According to a new report by the Canadian Chamber of Commerce, Canada risks losing its competitive edge due to changes that were brought in by the previous Conservative government for political gain.
The report is critical of the Express Entry immigration system launched one year ago and reforms to the Temporary Foreign Worker Program made in June 2014 after allegations of program abuse.
The chamber has called on the federal government to conduct an immediate review.
Launched in 2015, Express Entry aimed to attract the “best and brightest” highly-skilled workers from around the world in an effort to meet the country’s labour needs. However, employers looking for software engineers, family physicians or university academics were entered into the same category as workers with far less specialized skills.
According to Perrin Beatty, president and CEO of the chamber, “It was a political response to a political problem, but with significant economic consequences for Canadian businesses.”

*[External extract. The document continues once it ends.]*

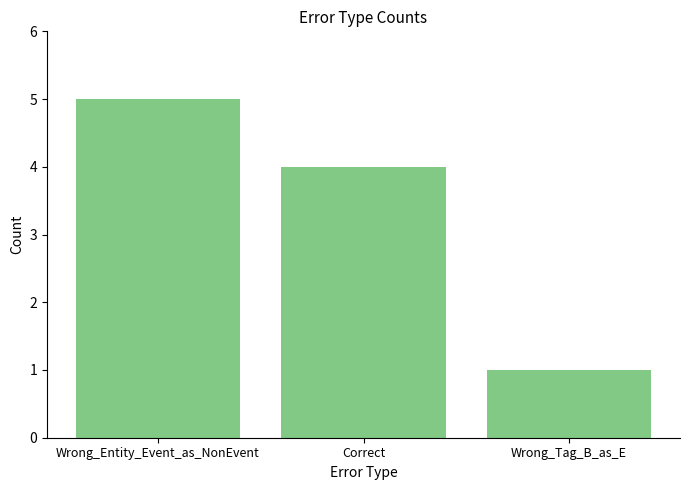

Are the bars grouped side by side (vs. stacked)?

No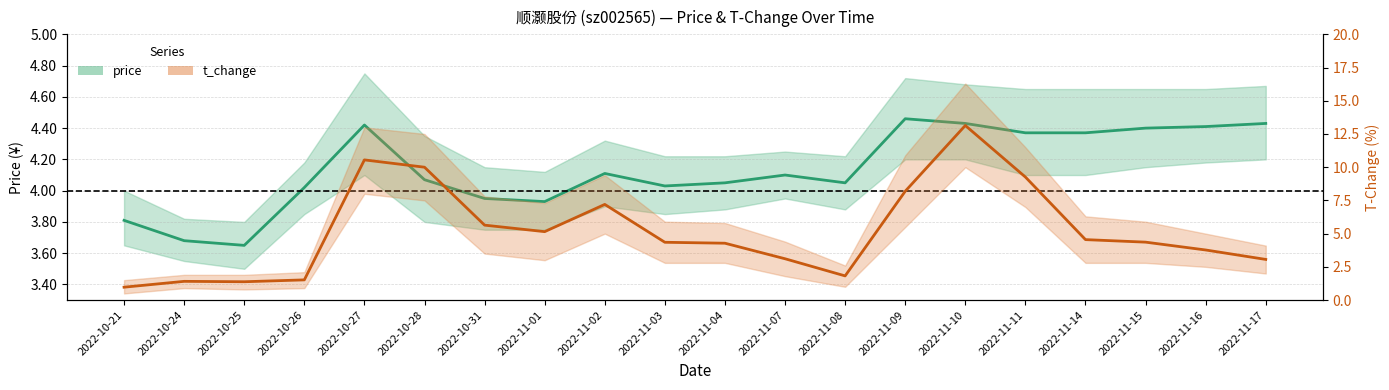

List the series in order of their peak value, highest first.

t_change, price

However, since 2014 Canada appears to have attracted fewer high skilled foreign workers after the Conservatives announced the last set of reforms to the Temporary Foreign Worker Program
According to the report, “Policy approaches that were born of suspicion, negativity and reprisal were applied to the Temporary Foreign Worker Program and then similarly and inappropriately applied to Express Entry.
“The concept of attracting ‘the best and the brightest’ is missing in action,” says the new report, “as the competitive model of Express Entry is currently undermined by the protectionist policy embodied in the labour market impact assessment tool.”
Under Canada’s new immigration system, highly-skilled foreign workers not only have to line up a job before applying to come to Canada but their job offer has to be backed by what the government calls a positive LMIA. That assessment is a document all employers now need to hire a foreign worker over a Canadian one.
This new requirement has made it extremely challenging for businesses to attract highly-skilled workers such as video game developers, top-flight researchers and workers in the skilled trades.
The 32-page report titled “Immigration for a Competitive Canada: Why Highly Skilled International Talent Is at Risk” lists what Canadian businesses see as “missteps” with the immigration changes and offers 20 recommendations which include:
- Removing the new requirement of a labour market impact assessment from the Express Entry system.
- Tweaking the points system under Express Entry to benefit high skilled workers applying under the International Mobility Program.
- Reducing processing times for study permits and visas.
“Canada risks losing its economic and competitive advantage when it comes to attracting highly skilled international talent, says the chamber.
“Fortunately, there are simple and efficient ways to mitigate and avoid that risk and undo the damaging impacts.”